Sa force d'antan semblait revenue, sans doute grâce aux
plantes magiques de Dame Roberte. Gordula se leva d'un coup, envolée les
douleurs aux hanches, les jambes lourdes, les articulations des doigts
gelées au réveil... Pour tester sa jeunesse retrouvée, il attrapa le
rebord du lit et, prenant une grande inspiration, le souleva. Sans le
moindre effort !
"Elle, pas il..."
Soulevant le lit, elle avait ramené à la lumière du
jours des trésors, abandonnés depuis bien longtemps dans les moutons de
poussières datant de l'ouverture de l'auberge il y a des années de ça :
beaucoup de chaussettes solitaires, une chausse même, une petite bourse
de cuir vide, un bout de parchemin taché de sang avec écrit des choses
dans une autre langue, et un petit miroir...
"PAR FIMIIIIIINE !!!!!"
La voix grave de Sire Gordula fit trembler les murs de
l'auberge et résonnait encore jusqu'aux marais d'IssCaNak alors qu'il
était déjà habillée de sa vieille robe et traversait à grands pas la
taverne.
¤ ¤ ¤ Stanislas ¤ ¤ ¤
"Pfffff..."
Loin des exploits de Sire Gordula sur le lit de sa chambre d'auberge,
Stanislas errait nonchalamment dans les ruelles de Melrath Zorac.
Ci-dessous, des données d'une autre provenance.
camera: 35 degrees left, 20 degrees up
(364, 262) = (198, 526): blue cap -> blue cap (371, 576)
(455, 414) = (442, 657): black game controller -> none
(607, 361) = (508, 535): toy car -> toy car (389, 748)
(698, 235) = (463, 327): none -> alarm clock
Lui
seul semblait ne pas avoir été frappé par le changement de sexe.
"Que... Quoi ? Bien sur que si ! Hier matin au réveil j'étais un homme."
... Lui aussi semblait avoir été frappé de plein fouet
par le changement de sexe. Alors qu'il râlait à la fois sur son nouveau
corps et sur la qualité déplorable du narrateur que Sire Gordula lui
avait prêté, il stoppa sa marche, effrayé par un cri rauque qui
provenait de la taverne en face de laquelle il passait à ce moment là.
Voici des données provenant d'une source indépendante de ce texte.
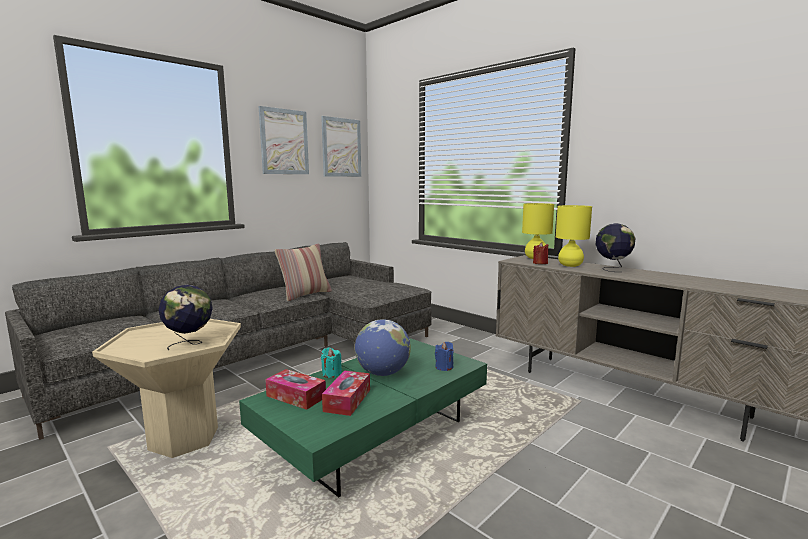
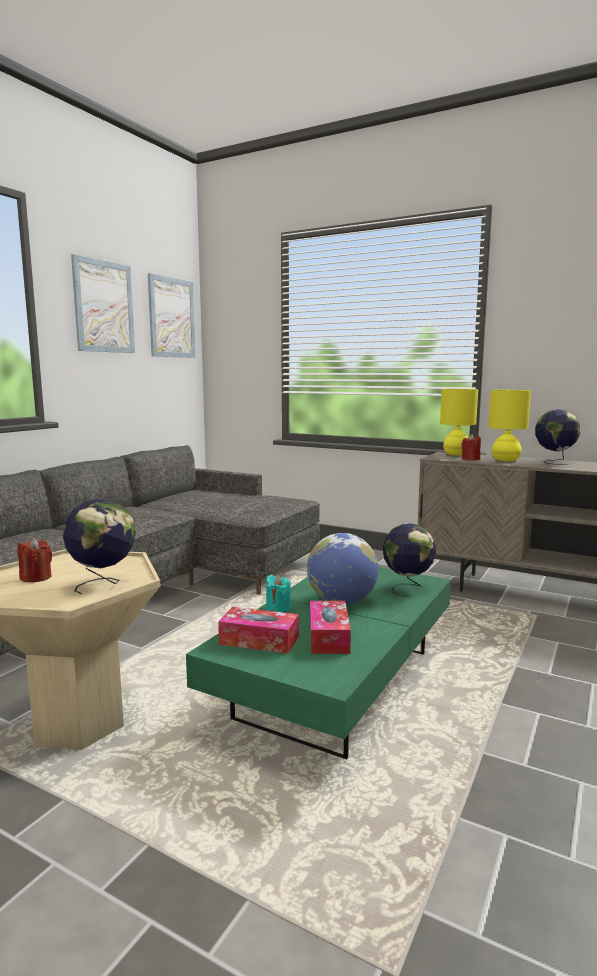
camera: 15 degrees left, 0 degrees up
(156, 335) = (36, 577): none -> red candle
(305, 295) = (164, 516): pillow -> none
(444, 367) = (407, 588): blue candle -> globe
Il ne le savait pas, mais il était sur le point de revoir Sire Gordula,
qu'il n'avait pas revu depuis l'époque où il était un poney magique qui
vole et qui parle et où Sire Gordula n'était autre que Dame Gordula.
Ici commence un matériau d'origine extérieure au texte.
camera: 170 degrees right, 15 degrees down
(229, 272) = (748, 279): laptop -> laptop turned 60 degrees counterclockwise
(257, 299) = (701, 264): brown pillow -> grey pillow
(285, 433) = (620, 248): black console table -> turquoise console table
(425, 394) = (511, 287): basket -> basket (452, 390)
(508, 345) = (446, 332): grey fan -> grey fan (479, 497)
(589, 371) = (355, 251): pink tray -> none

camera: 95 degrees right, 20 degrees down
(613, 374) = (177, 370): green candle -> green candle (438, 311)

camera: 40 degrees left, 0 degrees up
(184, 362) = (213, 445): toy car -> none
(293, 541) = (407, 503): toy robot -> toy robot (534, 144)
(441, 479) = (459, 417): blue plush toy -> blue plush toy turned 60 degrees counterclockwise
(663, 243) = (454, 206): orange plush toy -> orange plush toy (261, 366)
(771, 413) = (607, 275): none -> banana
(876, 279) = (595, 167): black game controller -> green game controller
"Gordula ? Par pitié, non, pas elle..."
Observant la taverne d'un regard suspicieux, il tentait d'entrapercevoir
celle qui l'avait torturé dans sa jeunesse, ne se doutant guère que
Sire Gordula s'approchait à grands pas de la porte de la taverne.
"Non ! Une
cachette, vite !"
Mais il était trop tard pour la guerrière. La poignée
tourna autour de l'axe Ox, suivie de la porte qui elle effectua une
rotation autour de l'axe Oy.
"PAR
FIMIIIIIINE !!!!!"
Ils étaient face à face. Sire Gordula reconnaitrait-il son ancien poney,
malgré ses nombreuses métamorphoses ?
¤ ¤ ¤ Dame Gordula ¤ ¤ ¤
Face à la charmante demoiselle
nageant dans une armure trop grande pour elle, Sire Gordula se sentit
soudain stupide dans sa vieille robe déchirée. Mais il ne rata pas la
solution qui venait d'arriver en même temps que le problème... Et
attrapa la jeune femme dans ses bras virils pour l'entraîner dans la
ruelle derrière l'auberge. Elle n'avait pas eu le temps de réagir que
Sire Gordula l'avait déjà reposée, et se tatait les bras, tout content
de son nouveau corps et la force dont il pouvait à nouveau disposer.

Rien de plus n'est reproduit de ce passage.